For me, this was the toughest and most time consuming part (insert bad words here). I used melamine to build the form. For those not familiar with melamine, it is the stuff of prefabed closet shelves and dry erase boards. By using melamine, you can poor the counter top upside down and produce a very finished surface without much work. You can buy melamine at Lowes, which is where I got all my supplies. (Lowes is to Byron what Target is to me) I went with 1 ½ inch thick counter tops which is a common thickness. It makes for a strong counter top without being too heavy.

I ripped the melamine shelves into 1 ½ strips with the table saw. I then cut these to length understanding that the inner dimension of the form is the size of the counter top. I then secured these strips to 4x8 melamine sheet (the dry erase board) which is only about 3/16 thick so I stabilized it with some old plywood. One tricky part here is making sure the form is square and level.
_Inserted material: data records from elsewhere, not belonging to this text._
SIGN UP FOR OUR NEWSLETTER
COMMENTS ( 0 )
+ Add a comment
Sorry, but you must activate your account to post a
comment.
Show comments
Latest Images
Step 3 – mix / poor the concrete

The reference I used recommended pure Portland cement; however, I used a half and half mix of pure Portland cement and quickcrete 5000. (because he's handy like that) This has some small pebbles in it but I think makes for a stronger counter top that just Portland cement. When mixing the concrete, adding too much water will make the mix soupy and weak. Fill the bottom half of the form with concrete and try to tamp it down to get rid of any air bubbles (these can ruin your counter top). Once the form is about half full you should add some metal support for strength. I chose metal lath on the two smaller counter tops and ¼ inch rebar on the other one. Once the metal is in, fill the form the rest of the way.

Step 4 – tamp it down

Begin by screeding the top of the concrete. (WTH?) A screed is just a board levels the concrete out. (oh, yeah...I knew that) Next, I used and orbital sander (anything that vibrates will work)
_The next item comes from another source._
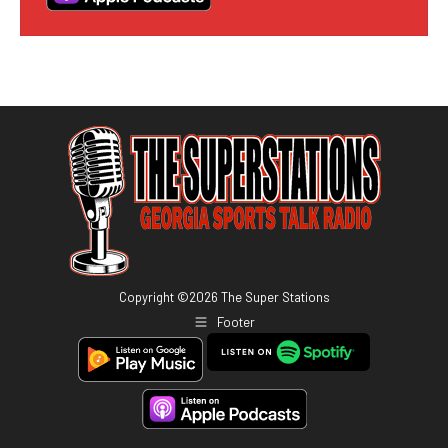
Copyright ©
2026
The Super Stations
Footer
and moved it around the form to allow the air bubbles to rise to the top. This step is crucial. Not only will bubbles weaken the counter top, they will cause it to be porous and unsightly. (this has me giggling) Once the water rises to the top of the concrete and then disappears, you can use a trowel to smooth out the top (which will be the under-surface when you are finished) so that the counter top rests evenly on the base counters.

Step 5 – remove the form

I let the counter tops sit for a couple of days before removing the form. Begin by removing the screws of the sides and then gently pry the counter top up until you can get your finger under it and flip it over. You may need help depending on the size since these jokers (crackers) are heavy. (Note - ask your 9 month preggo wife) I then let them cure for a couple of extra days – there will still be some water that will evaporate. Once they are fully cured, they are ready to be set in place. I didn’t do anything but set them on the base counter because mine are so heavy they won’t move anywhere.

Step 6 – finish them

I used an epoxy finish designed for counter tops that you can buy at Lowes.
I tried a penetrating sealer but it wasn’t going to stand up to Louisa. (no joke) The epoxy was easy to apply, is impregnable, and provides a nice shine that Amy seems to like. (is it obvious who wears the britches? hehe, just kidding. it isn't me, but sometimes he lets me think i do) Just follow the directions on the box and viola, you have completed the counter tops! Fast food may be in order as the epoxy takes a couple of days to cure. (aha, no wonder we were eating taco bell...hehe)

The good thing about concrete counter tops is that they weren’t too hard to make and look a million times better than our old off white Formica! (hell to the yes!!) They are supposed to be non-uniform as you see above. That isn't moisture, but difference in color of the stone. And while they weren’t expensive, if you mess up you will likely have a 75 pound dud that you will have to find some where to dispose. My dud is still sitting outside…(haaaa, 'tis true)

I mean, awesome right! Now how many of you are gonna do these now? You should!!!

Oh, and try this at home. We are not professionals. Hehe.


beki said...

Thanks so much for sharing! I'm directing my husband here ASAP. He is off all next week...(ya now, watching 3 kids while I'm at work isn't enough for him to do :))

Monika B. said...

I had a great time reading your story and your pictures are amazing, I love them!!!